A strangle on IVZ is the strangle strategy applied to IVZ (stock). The strategy is structurally neutral / high-volatility (long premium, OTM): A long strangle buys an OTM call and an OTM put at offset strikes, cheaper than a straddle but requiring a larger underlying move to profit since both wings start out-of-the-money. With IVZ stock trading near $27.12, the strikes shown on this page are snapped to the nearest listed IVZ chain strike and the premiums come straight from the end-of-day bid/ask midpoint.
How are IVZ strangle max profit and max loss calculated?

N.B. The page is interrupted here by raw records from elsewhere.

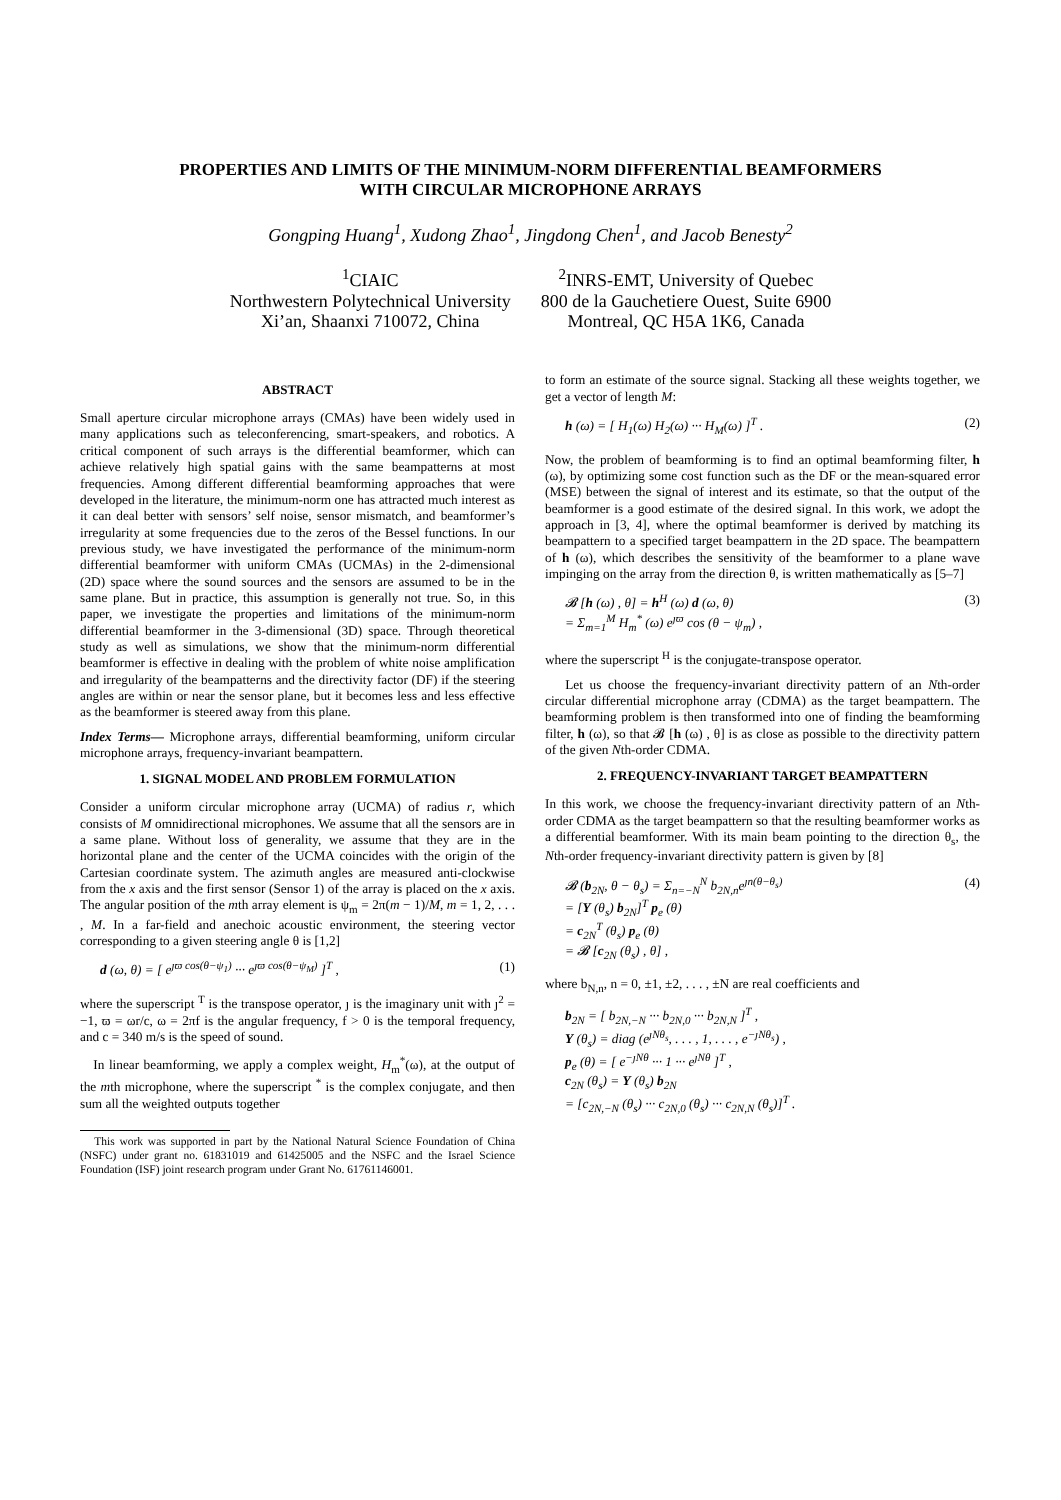PROPERTIES AND LIMITS OF THE MINIMUM-NORM DIFFERENTIAL BEAMFORMERS
WITH CIRCULAR MICROPHONE ARRAYS
Gongping Huang<sup>1</sup>, Xudong Zhao<sup>1</sup>, Jingdong Chen<sup>1</sup>, and Jacob Benesty<sup>2</sup>
<sup>1</sup> CIAIC
Northwestern Polytechnical University
Xi’an, Shaanxi 710072, China
<sup>2</sup> INRS-EMT, University of Quebec
800 de la Gauchetiere Ouest, Suite 6900
Montreal, QC H5A 1K6, Canada
ABSTRACT
Small aperture circular microphone arrays (CMAs) have been widely used in many applications such as teleconferencing, smart-speakers, and robotics. A critical component of such arrays is the differential beamformer, which can achieve relatively high spatial gains with the same beampatterns at most frequencies. Among different differential beamforming approaches that were developed in the literature, the minimum-norm one has attracted much interest as it can deal better with sensors’ self noise, sensor mismatch, and beamformer’s irregularity at some frequencies due to the zeros of the Bessel functions. In our previous study, we have investigated the performance of the minimum-norm differential beamformer with uniform CMAs (UCMAs) in the 2-dimensional (2D) space where the sound sources and the sensors are assumed to be in the same plane. But in practice, this assumption is generally not true. So, in this paper, we investigate the properties and limitations of the minimum-norm differential beamformer in the 3-dimensional (3D) space. Through theoretical study as well as simulations, we show that the minimum-norm differential beamformer is effective in dealing with the problem of white noise amplification and irregularity of the beampatterns and the directivity factor (DF) if the steering angles are within or near the sensor plane, but it becomes less and less effective as the beamformer is steered away from this plane.
Index Terms— Microphone arrays, differential beamforming, uniform circular microphone arrays, frequency-invariant beampattern.
1. SIGNAL MODEL AND PROBLEM FORMULATION
Consider a uniform circular microphone array (UCMA) of radius r, which consists of M omnidirectional microphones. We assume that all the sensors are in a same plane. Without loss of generality, we assume that they are in the horizontal plane and the center of the UCMA coincides with the origin of the Cartesian coordinate system. The azimuth angles are measured anti-clockwise from the x axis and the first sensor (Sensor 1) of the array is placed on the x axis. The angular position of the mth array element is ψ<sub>m</sub> = 2π(m − 1)/M, m = 1, 2, . . . , M. In a far-field and anechoic acoustic environment, the steering vector corresponding to a given steering angle θ is [1,2]
d (ω, θ) = [ e<sup>ȷϖ cos(θ−ψ<sub>1</sub>)</sup> ··· e<sup>ȷϖ cos(θ−ψ<sub>M</sub>)</sup> ]<sup>T</sup> , (1)
where the superscript <sup>T</sup> is the transpose operator, ȷ is the imaginary unit with ȷ<sup>2</sup> = −1, ϖ = ωr/c, ω = 2πf is the angular frequency, f > 0 is the temporal frequency, and c = 340 m/s is the speed of sound.
In linear beamforming, we apply a complex weight, H<sub>m</sub><sup>*</sup>(ω), at the output of the mth microphone, where the superscript <sup>*</sup> is the complex conjugate, and then sum all the weighted outputs together
This work was supported in part by the National Natural Science Foundation of China (NSFC) under grant no. 61831019 and 61425005 and the NSFC and the Israel Science Foundation (ISF) joint research program under Grant No. 61761146001.
to form an estimate of the source signal. Stacking all these weights together, we get a vector of length M:
h (ω) = [ H<sub>1</sub>(ω) H<sub>2</sub>(ω) ··· H<sub>M</sub>(ω) ]<sup>T</sup> . (2)
Now, the problem of beamforming is to find an optimal beamforming filter, h (ω), by optimizing some cost function such as the DF or the mean-squared error (MSE) between the signal of interest and its estimate, so that the output of the beamformer is a good estimate of the desired signal. In this work, we adopt the approach in [3, 4], where the optimal beamformer is derived by matching its beampattern to a specified target beampattern in the 2D space. The beampattern of h (ω), which describes the sensitivity of the beamformer to a plane wave impinging on the array from the direction θ, is written mathematically as [5–7]
𝓑 [h (ω) , θ] = h<sup>H</sup> (ω) d (ω, θ)
= Σ<sub>m=1</sub><sup>M</sup> H<sub>m</sub><sup>*</sup> (ω) e<sup>ȷϖ</sup> cos (θ − ψ<sub>m</sub>) , (3)
where the superscript <sup>H</sup> is the conjugate-transpose operator.
Let us choose the frequency-invariant directivity pattern of an Nth-order circular differential microphone array (CDMA) as the target beampattern. The beamforming problem is then transformed into one of finding the beamforming filter, h (ω), so that 𝓑 [h (ω) , θ] is as close as possible to the directivity pattern of the given Nth-order CDMA.
2. FREQUENCY-INVARIANT TARGET BEAMPATTERN
In this work, we choose the frequency-invariant directivity pattern of an Nth-order CDMA as the target beampattern so that the resulting beamformer works as a differential beamformer. With its main beam pointing to the direction θ<sub>s</sub>, the Nth-order frequency-invariant directivity pattern is given by [8]
𝓑 (b<sub>2N</sub>, θ − θ<sub>s</sub>) = Σ<sub>n=−N</sub><sup>N</sup> b<sub>2N,n</sub>e<sup>ȷn(θ−θ<sub>s</sub>)</sup>
= [Υ (θ<sub>s</sub>) b<sub>2N</sub>]<sup>T</sup> p<sub>e</sub> (θ)
= c<sub>2N</sub><sup>T</sup> (θ<sub>s</sub>) p<sub>e</sub> (θ)
= 𝓑 [c<sub>2N</sub> (θ<sub>s</sub>) , θ] , (4)
where b<sub>N,n</sub>, n = 0, ±1, ±2, . . . , ±N are real coefficients and
b<sub>2N</sub> = [ b<sub>2N,−N</sub> ··· b<sub>2N,0</sub> ··· b<sub>2N,N</sub> ]<sup>T</sup> ,
Υ (θ<sub>s</sub>) = diag (e<sup>ȷNθ<sub>s</sub></sup>, . . . , 1, . . . , e<sup>−ȷNθ<sub>s</sub></sup>) ,
p<sub>e</sub> (θ) = [ e<sup>−ȷNθ</sup> ··· 1 ··· e<sup>ȷNθ</sup> ]<sup>T</sup> ,
c<sub>2N</sub> (θ<sub>s</sub>) = Υ (θ<sub>s</sub>) b<sub>2N</sub>
= [c<sub>2N,−N</sub> (θ<sub>s</sub>) ··· c<sub>2N,0</sub> (θ<sub>s</sub>) ··· c<sub>2N,N</sub> (θ<sub>s</sub>)]<sup>T</sup> .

Upside max profit is unbounded; downside max profit is bounded at the put strike minus the combined debit (reached at zero). Max loss equals the combined debit times 100 (reached anywhere between the two OTM strikes). Two breakevens at call-strike plus debit and put-strike minus debit. For the IVZ strangle priced from the end-of-day chain at a 30-day expiry (ATM IV 36.10%), the computed maximum profit is unbounded per contract and the computed maximum loss is -$242.50 per contract. Live intraday quotes will differ as the chain moves through the trading session.
What is the breakeven for a IVZ strangle?
The breakeven for the IVZ strangle priced on this page is roughly $23.58 and $30.43 at expiration, derived from end-of-day chain premiums. Breakeven is the underlying price at which the strategy's P&L crosses zero ignoring transaction costs and assignment risk. The current IVZ market-implied 1-standard-deviation expected move is approximately 10.35%; if the move sits well outside the breakeven distance, the structure's risk-reward becomes correspondingly tighter.
When should you consider a strangle on IVZ?
Strangles on IVZ are the cheaper cousin of the straddle - traders use them when they want a large directional move but are willing to give up the inner-strike sensitivity in exchange for a lower up-front debit on the IVZ chain.
How does current IVZ implied volatility affect this strangle?
IVZ ATM IV is at 36.10% with IV rank near 44.67%, which is mid-range against its 1-year history. Strategy selection depends more on directional thesis and expected move than on a strong IV signal.